« Aucun fonctionnaire ne doit subir les agissements répétés de harcèlement moral qui ont pour objet ou pour effet une dégradation des conditions de travail susceptible de porter atteinte à ses droits et à sa dignité, d'altérer sa santé physique ou mentale ou de compromettre son avenir professionnel.
Aucune mesure concernant notamment le recrutement, la titularisation, la rémunération, la formation, l'évaluation, la notation, la discipline, la promotion, l'affectation et la mutation ne peut être prise à l'égard d'un fonctionnaire en prenant en considération :
1° Le fait qu'il ait subi ou refusé de subir les agissements de harcèlement moral visés au premier alinéa ;
2° Le fait qu'il ait exercé un recours auprès d'un supérieur hiérarchique ou engagé une action en justice visant à faire cesser ces agissements ;
3° Ou bien le fait qu'il ait témoigné de tels agissements ou qu'il les ait relatés.
Est passible d'une sanction disciplinaire tout agent ayant procédé ou ayant enjoint de procéder aux agissements définis ci-dessus. ».

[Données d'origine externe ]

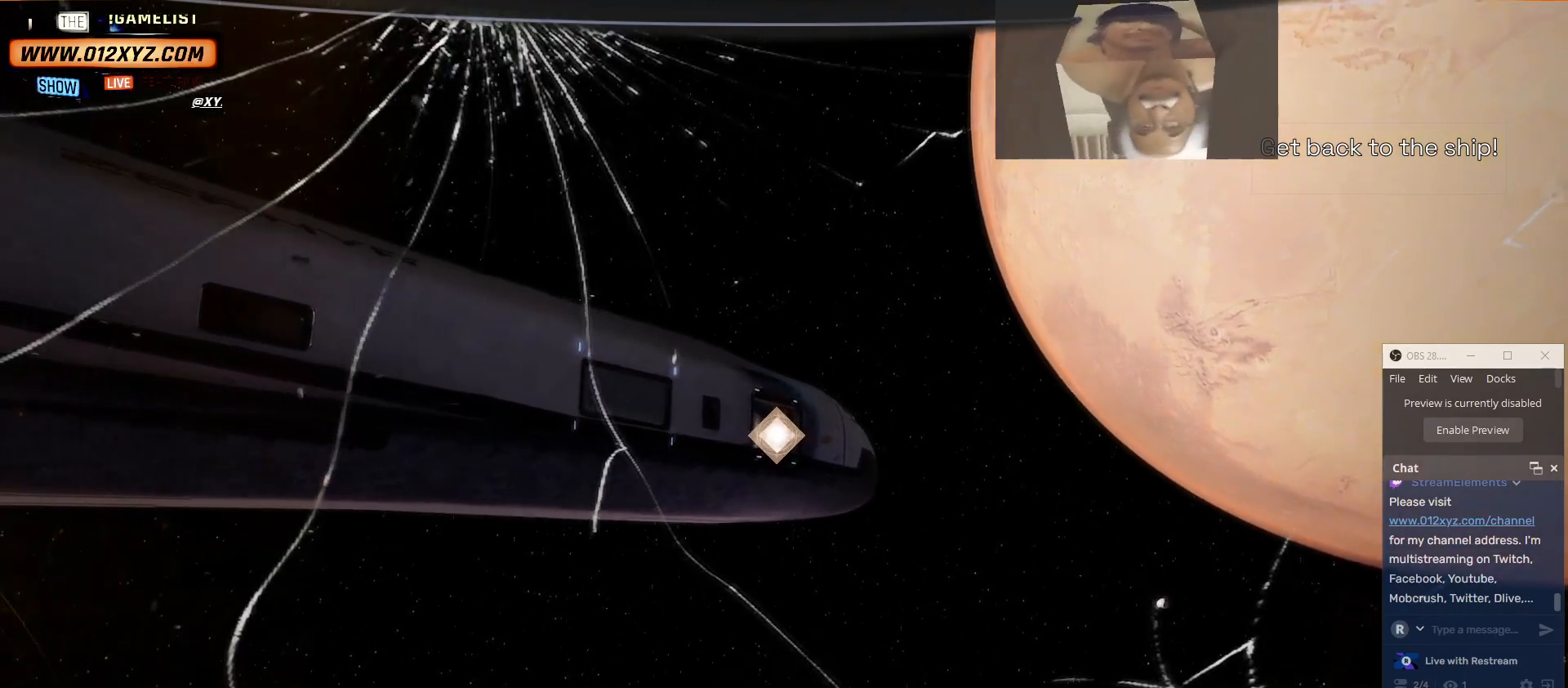
{"keys": ["shift", "w"], "mouse": [], "events": []}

C’est en ces termes que l’article 6 quinquiès de la loi n° 83-634 du 13 juillet 1983 dispose du harcèlement moral dans la fonction publique.

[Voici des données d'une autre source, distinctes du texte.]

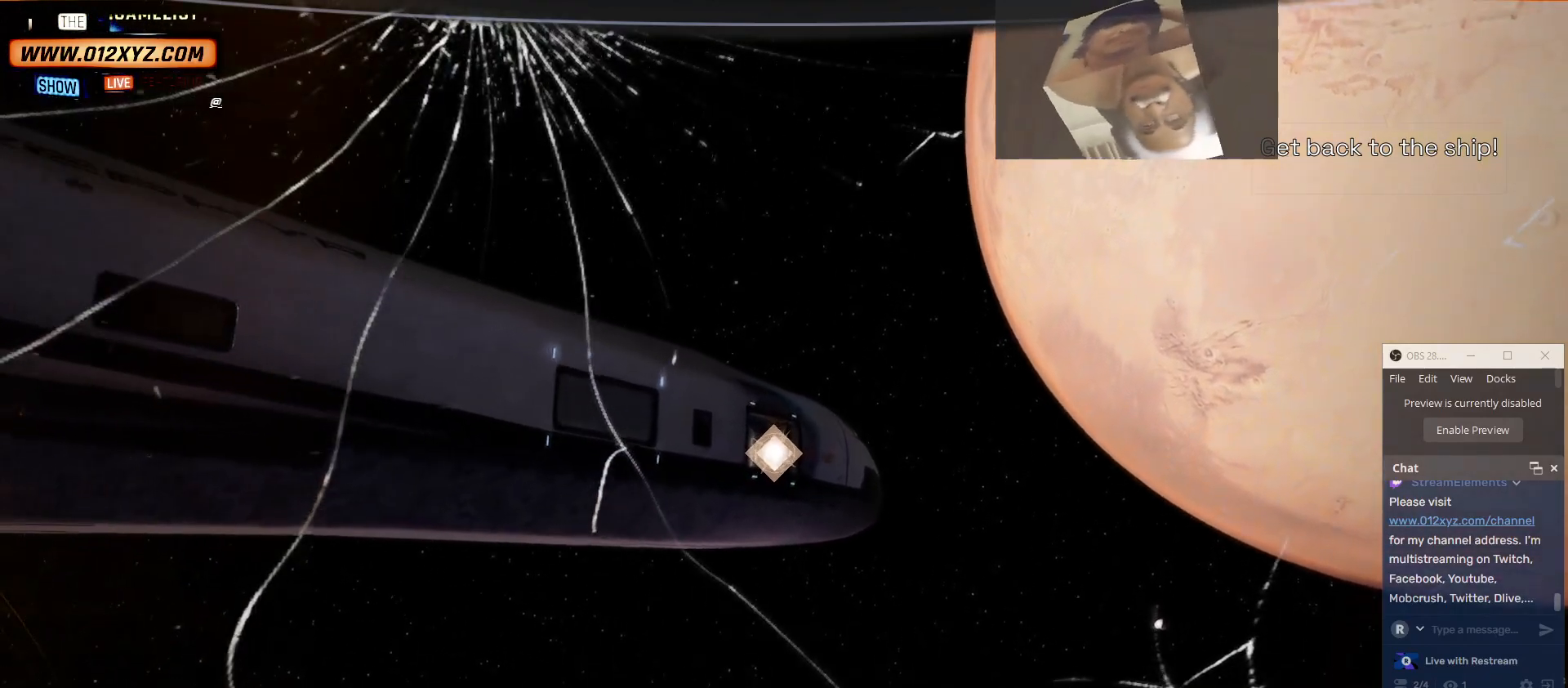
{"keys": ["shift", "w"], "mouse": [], "events": []}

Le harcèlement moral est défini comme un ensemble d’agissements répétés qui ont pour objet ou pour effet une dégradation des conditions de travail susceptible de porter atteinte aux droits de l’agent, et à sa dignité, d’altérer sa santé physique ou mentale ou encore de compromettre son avenir professionnel.
Le harcèlement moral se manifeste par des gestes, des paroles ou une simple attitude qui conduisent à des situations humiliantes de façon répétée, dans l’exercice de ses fonctions.
- isolement qui vise à la séparation de l’agent de son collectif de travail ;
- persécutions qui visent la surveillance permanente des faits et gestes de l’agent ;
- harcèlement punitif qui met les personnes en situation de justification constante.
- incivilités à caractère vexatoire, refus de dialoguer et de répondre aux demandes, dénigrement et volonté de ridiculiser ;
- reproches sans motif valable, critiques continuelles du travail effectué, sanctions injustifiées;
- retrait des missions, privation de travail, fixation d’objectifs irréalisables,
- attribution d’un travail inutile, d’un travail en non-adéquation avec les compétences et/ou les capacités de l’agent, évitement des contacts, isolement ;
- modification arbitraire des conditions de travail ou des attributions essentielles du poste de travail, modification excessive des missions ou du poste de travail,
- etc….
Le contentieux en matière de harcèlement moral est très faible dans la fonction publique, car les agents publics hésitent très souvent à s’attaquer à leur administration employeuse.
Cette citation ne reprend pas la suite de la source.